▸ Gekozen tekst
━━━━━━━━━━━━━━━━━━━━

The Georgia Thunderbolts @ Roses
The Georgia Thunderbolts was de eerste van de twee Amerikaanse namen op de affiche en de hardrockband zou dat zelfs met grote moeite niet hebben kunnen verbergen. Het vijftal zag er wat uit als karikaturale Amerikaanse vrachtwagenchauffeurs en schotelde het publiek zowat een hele set nummers voor die op hetzelfde midtempo blijven hangen. De band kan net zo goed tien keer hetzelfde nummer gespeeld hebben; we zouden het niet door gehad hebben. Het tempo ging bij “Rise Above It All” gelukkig wel de lucht in en dat was naast een eerste echt sterk nummer ook het hoogtepunt van de set. Ook een speciale cover van Hank Williams’ “I’m So Lonesome (I Could Cry)” was een leuk afwisselinkje, maar over de hele lijn stelde het muzikaal statische The Georgia Thunderbolts toch teleur.
Zac Schulze Gang @ Roots
Met Zac Schulze Gang schoot de energiepijl gelukkig weer stijl omhoog en dat het publiek daar naar snakte, was een understatement. Er werd zowaar gemosht en gesprongen op de vingervlugge gitaarsolo’s van Zac Schulze, die haast uit zijn vel sprong van enthousiasme. De jonge snaak is enorm beïnvloed door Rory Gallagher en dat viel zowel in podiumpresence als zang -en gitaarstijl op. Covers van de legendarische grootmeester konden dan ook niet uitblijven en die werden soms zelfs nog furieuzer dan de liveversies die in ons hoofd geprint staan. Na een opeenvolging van “Messin’ With The Kid” en “Oh Well” gingen we dan ook meer dan tevreden en lichtjes overweldigd de tent uit.

━━━━━━━━━━━━━━━━━━━━

▸ Gegeven lijst
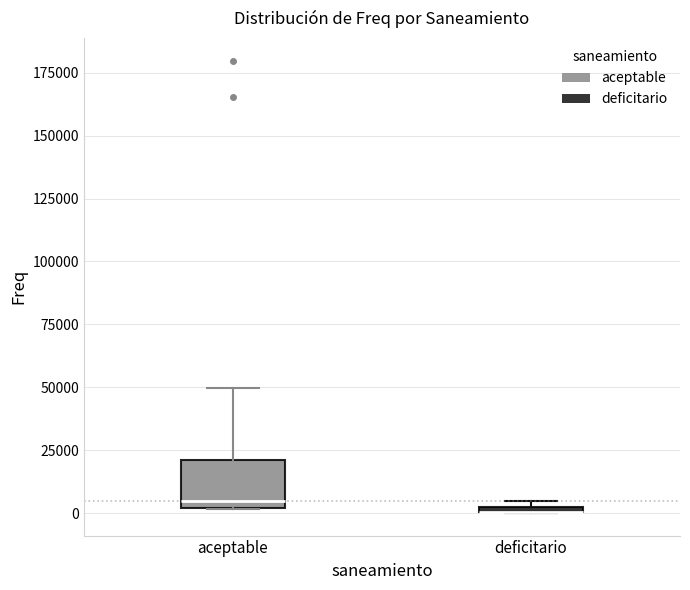

Where is the lower edge of the box for aceptable on the y-axis? The values are not printed on the chart, so give them approximately, as read against the axis.

0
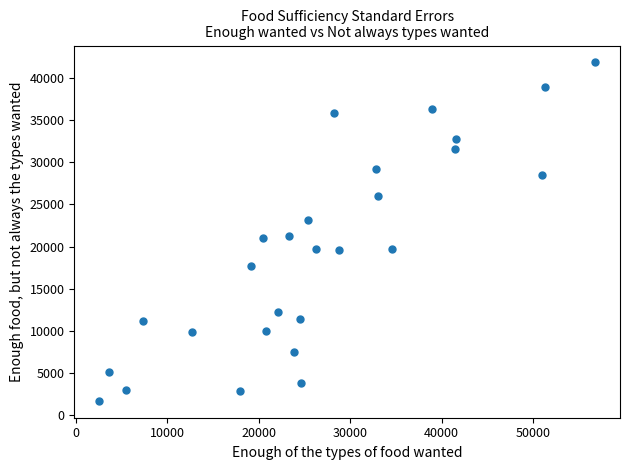

What is the range of Y values (max minus min)?

40109.1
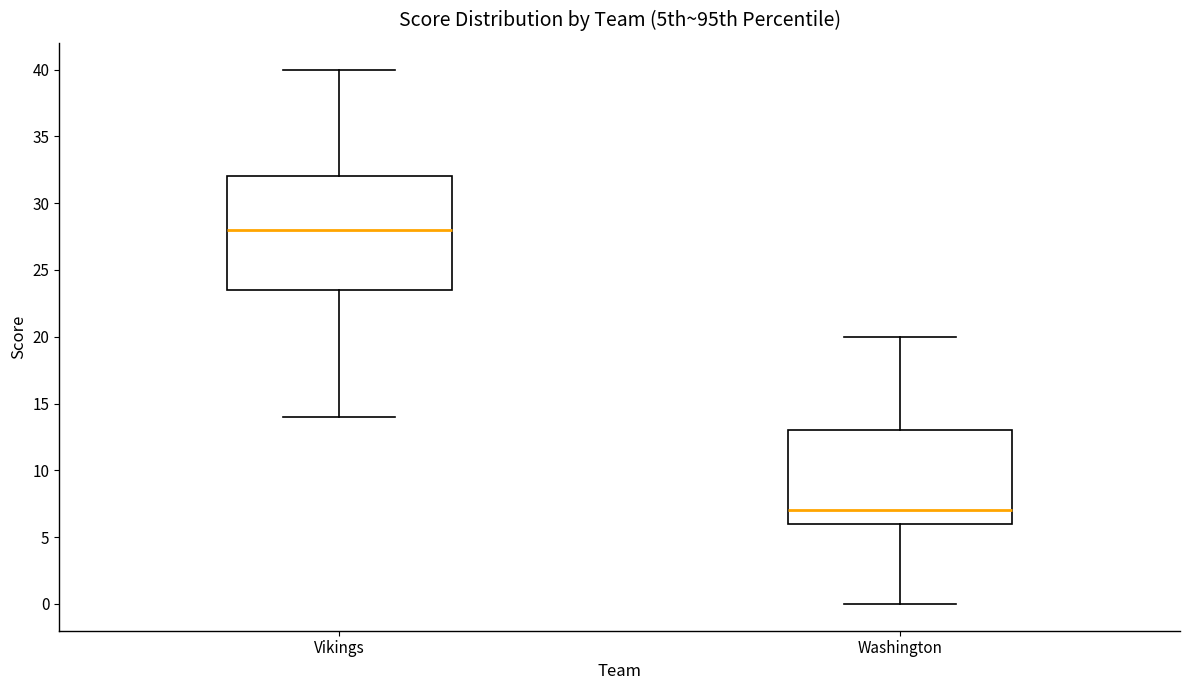

Which box is the tallest, from its lower edge to its upper edge?

Vikings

━━━━━━━━━━━━━━━━━━━━

▸ Gebruik deze informatie
1) Door welke muzikant is Zac Schulze volgens de gekozen tekst sterk beïnvloed?
2) Verzamel uit de lijst elke regel waarin het woord "edge" voorkomt. Let op hoofdletters en kleine letters.

▸ Jouw geschreven antwoorden
1) Door Rory Gallagher.

2)
Where is the lower edge of the box for aceptable on the y-axis? The values are not printed on the chart, so give them approximately, as read against the axis.
Which box is the tallest, from its lower edge to its upper edge?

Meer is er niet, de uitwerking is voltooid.